Based on the study of atmospheric and meteorological parameters, the unstable period for summer, monsoon and post-monsoon is from 7:00 to 18:00 IST whereas for winter it is from 8:00 to 18:00 IST indicating that emission of pollutants during these periods from the industries either in operation or likely to be established in this area will have less impacts on surrounding habitations.
The mixing height was the highest between 12:00 IST and 14:00 IST in all the seasons indicating the highest volume of air will be available for the dispersion of pollutants during this period. Stability classes A, B, C, E and F were predominant at different times of the day in the seasons. These classes can be used to find out the dispersion coefficients required for the computation of emission rates of pollutants. The predominant wind direction as indicated by windrose diagrams for different seasons can be used to minimise the impacts of air pollution by planting fast growing trees perpendicular to the plume moving towards habitations.

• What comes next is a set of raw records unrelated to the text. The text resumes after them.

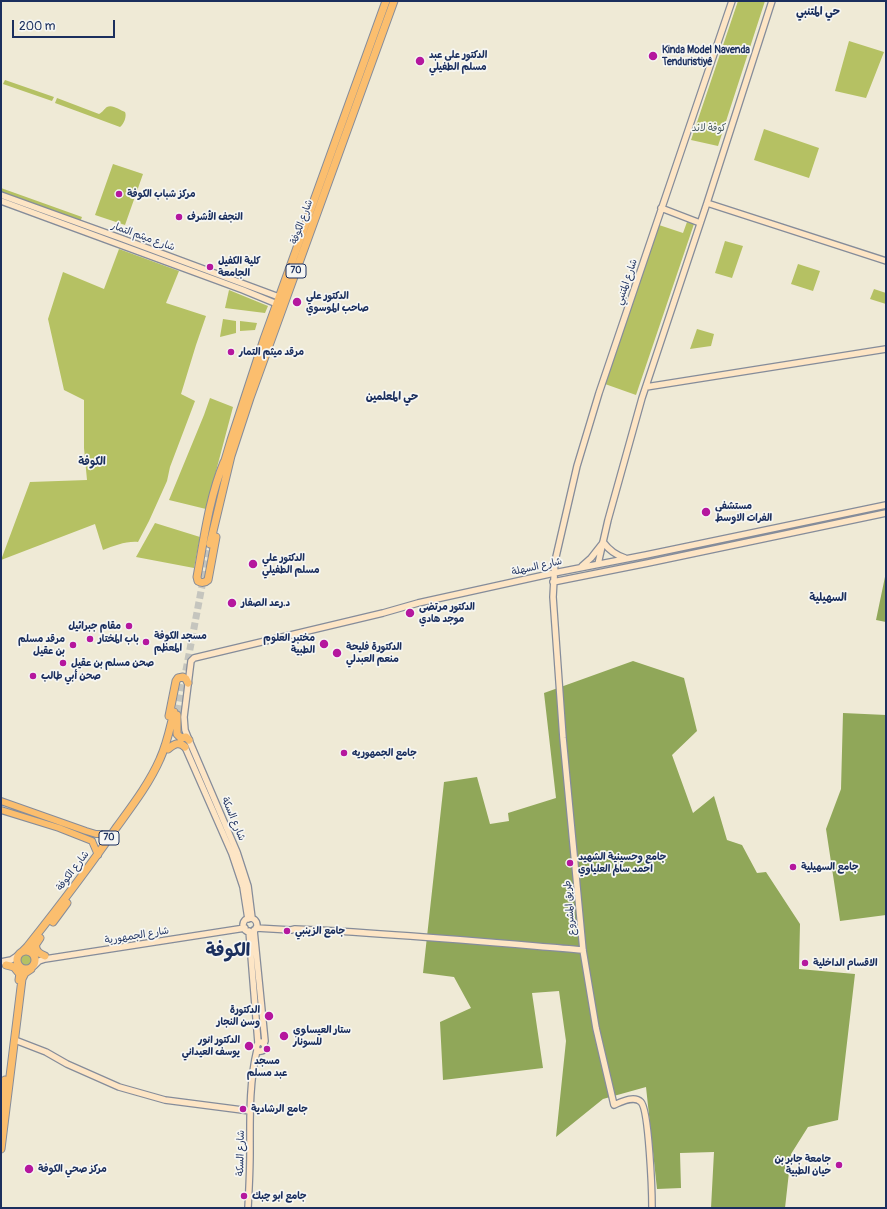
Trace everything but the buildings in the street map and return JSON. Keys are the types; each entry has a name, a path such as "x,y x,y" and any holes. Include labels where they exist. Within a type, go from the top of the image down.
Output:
{"highway":[{"name":"شارع الكوفة","path":"208,544 228,456 267,340 299,260 386,1"},
{"name":"شارع الكوفة","path":"346,120 394,1"},
{"name":"شارع الكوفة","path":"273,326 278,301 341,135"},
{"path":"228,456 230,473 208,578 205,582 200,582 198,581 197,577 208,515 218,476 228,456"},
{"path":"160,758 166,737 176,681 178,678 183,677 188,682"},
{"name":"شارع الكوفة","path":"20,954 52,916 98,855 150,779 160,758 176,713"},
{"name":"شارع الكوفة","path":"33,954 32,950 36,943 61,912 148,791 168,749 176,713"},
{"path":"168,749 174,744 187,743 186,737 181,738 177,734 176,713"},
{"path":"36,943 36,949 39,953 45,956"},
{"path":"1,1108 19,977 16,961 20,954 27,951 33,954"},
{"name":"70","path":"32,967 36,961 33,954"},
{"path":"3,964 14,967 18,971 19,977"},
{"path":"18,966 23,970 32,967"},
{"path":"1,1149 22,979 25,973 32,967"}],"main road":[{"path":"1,801 96,834 112,834"},
{"path":"1,810 59,828 92,841 97,840 98,837 96,834"},
{"path":"92,841 98,855"}],"street":[{"name":"شارع المتنبي","path":"554,573 555,561 566,513 588,429 610,358 732,1"},
{"path":"598,564 608,520 646,387 772,1"},
{"name":"شارع ميثم التمار","path":"1,195 178,259 278,301"},
{"name":"شارع ميثم التمار","path":"1,201 175,266 278,301"},
{"path":"707,203 886,261"},
{"path":"661,208 700,223"},
{"path":"175,266 178,259"},
{"path":"646,387 886,349"},
{"name":"شارع السهلة","path":"188,682 191,661 194,658 383,613 418,603 581,567 886,505"},
{"name":"شارع السهلة","path":"553,582 886,513"},
{"path":"791,524 793,533"},
{"path":"603,542 618,556 627,558"},
{"path":"581,567 591,558 603,542"},
{"name":"طريق المشروع","path":"554,573 553,597 563,738 583,950 596,1028 614,1105 631,1099 641,1102 644,1109 650,1153 652,1208"},
{"name":"شارع السكة","path":"188,682 184,717 187,743 232,854 243,887 250,919"},
{"path":"251,928 265,1041 264,1050 260,1051 257,1050 256,1045 258,1043 251,928 255,921 250,919 244,922 251,928 420,936 583,950"},
{"name":"شارع الجمهورية","path":"33,954 45,956 251,928"},
{"name":"شارع الجمهورية","path":"32,967 39,961 45,959 251,928"},
{"path":"3,964 20,954"},
{"path":"3,964 15,964 18,966"},
{"path":"15,1040 46,1052 67,1064 119,1087 165,1100 250,1111"},
{"path":"258,1043 262,1042 264,1044"},
{"name":"شارع السكة","path":"248,1208 250,1111 254,1061 257,1050"}],"green space":[{"name":"كوفة لاند","path":"738,1 765,1 718,146 691,140"},
{"path":"849,41 884,52 866,98 835,91"},
{"path":"5,80 54,97 52,101 3,84"},
{"path":"57,98 99,114 109,106 114,107 125,112 125,120 120,127 55,103"},
{"path":"764,129 819,148 809,178 754,160"},
{"name":"مركز شباب الكوفة","path":"113,164 143,174 125,225 95,215"},
{"path":"1,188 82,217 80,222 1,194"},
{"path":"687,222 694,224 636,395 605,384 659,225 683,233"},
{"path":"725,241 743,246 732,278 715,273"},
{"path":"119,249 179,271 166,303 206,316 181,394 195,401 170,467 167,481 138,542 116,545 103,550 95,524 1,560 30,482 87,480 84,448 84,400 64,390 48,319 63,272 104,289"},
{"path":"798,264 820,271 813,291 791,284"},
{"path":"874,289 886,293 886,304 870,299"},
{"path":"229,290 268,306 265,313 225,308"},
{"path":"223,319 236,321 236,333 220,337"},
{"path":"240,321 257,323 255,330 240,331"},
{"path":"697,329 714,334 711,346 690,349"},
{"path":"210,398 233,407 206,509 169,500"},
{"path":"155,523 200,537 194,568 136,557"},
{"path":"886,572 886,622 876,620"},
{"path":"633,661 684,678 697,731 672,755 693,813 714,796 727,840 742,845 757,873 766,872 800,924 799,969 855,974 838,1120 808,1127 791,1154 785,1208 711,1208 714,1152 680,1153 681,1188 657,1189 646,1087 603,1099 556,1137 566,1041 559,991 532,993 543,1068 443,1080 440,1022 471,1008 454,977 423,973 444,782 477,777 490,824 509,821 508,813 556,798 544,693"},
{"path":"843,713 886,715 886,915 840,921 826,829 841,789"},
{"path":"26,953 31,955 33,960 31,965 26,967 21,965 19,960 21,955"}],"tunnel":[{"path":"178,712 210,544"}],"place":[{"name":"Kinda Model Navenda Tenduristiyê","path":"653,56"},
{"name":"الدكتور علي عبد مسلم الطفيلي","path":"420,61"},
{"name":"مركز شباب الكوفة","path":"119,194"},
{"name":"النجف الأشرف","path":"179,217"},
{"name":"كلية الكفيل الجامعة","path":"210,267"},
{"name":"الدكتور علي صاحب الموسوي","path":"297,302"},
{"name":"مرقد ميثم التمار","path":"231,352"},
{"name":"مستشفى الفرات الاوسط","path":"706,512"},
{"name":"الدكتور علي مسلم الطفيلي","path":"253,564"},
{"name":"د.رعد الصفار","path":"232,603"},
{"name":"الدكتور مرتضى موجد هادي","path":"410,613"},
{"name":"مقام جبرائيل","path":"129,626"},
{"name":"باب المختار","path":"90,639"},
{"name":"مسجد الكوفة المعظم","path":"146,642"},
{"name":"مختبر العلوم الطبية","path":"324,644"},
{"name":"مرقد مسلم بن عقيل","path":"73,645"},
{"name":"الدكتورة فليحة منعم العبدلي","path":"337,653"},
{"name":"صحن مسلم بن عقيل","path":"63,663"},
{"name":"صحن أبي طالب","path":"33,676"},
{"name":"جامع الجمهوريه","path":"344,753"},
{"name":"جامع وحسينية الشهيد احمد سالم العلياوي","path":"570,863"},
{"name":"جامع السهيلية","path":"793,867"},
{"name":"جامع الزينبي","path":"287,931"},
{"name":"الاقسام الداخلية","path":"805,963"},
{"name":"الدكتورة وسن النجار","path":"269,1016"},
{"name":"ستار العيساوي للسونار","path":"284,1036"},
{"name":"الدكتور انور يوسف العيداني","path":"249,1046"},
{"name":"مسجد عبد مسلم","path":"267,1049"},
{"name":"جامع الرشادية","path":"243,1109"},
{"name":"جامعة جابر بن حيان الطبية","path":"839,1165"},
{"name":"مركز صحي الكوفة","path":"29,1169"},
{"name":"جامع ابو چبك","path":"244,1196"}],"district":[{"name":"حي المتنبي","path":"818,12"},
{"name":"حي المعلمين","path":"392,397"},
{"name":"الكوفة","path":"92,462"},
{"name":"السهيلية","path":"828,598"},
{"name":"الكوفة","path":"228,951"}]}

Simple correlations of meteorological parameters with mixing height showed different degree of correlations. Step wise regression analysis of data revealed that solar radiation and wind direction significantly influence the mixing height. The performance of the developed statistical model indicated that it can be used to predict mixing height for the study area.

ACKNOWLEDGEMENTS

The facilities availed during my services at the National Institute of Rock Mechanics is gratefully acknowledged.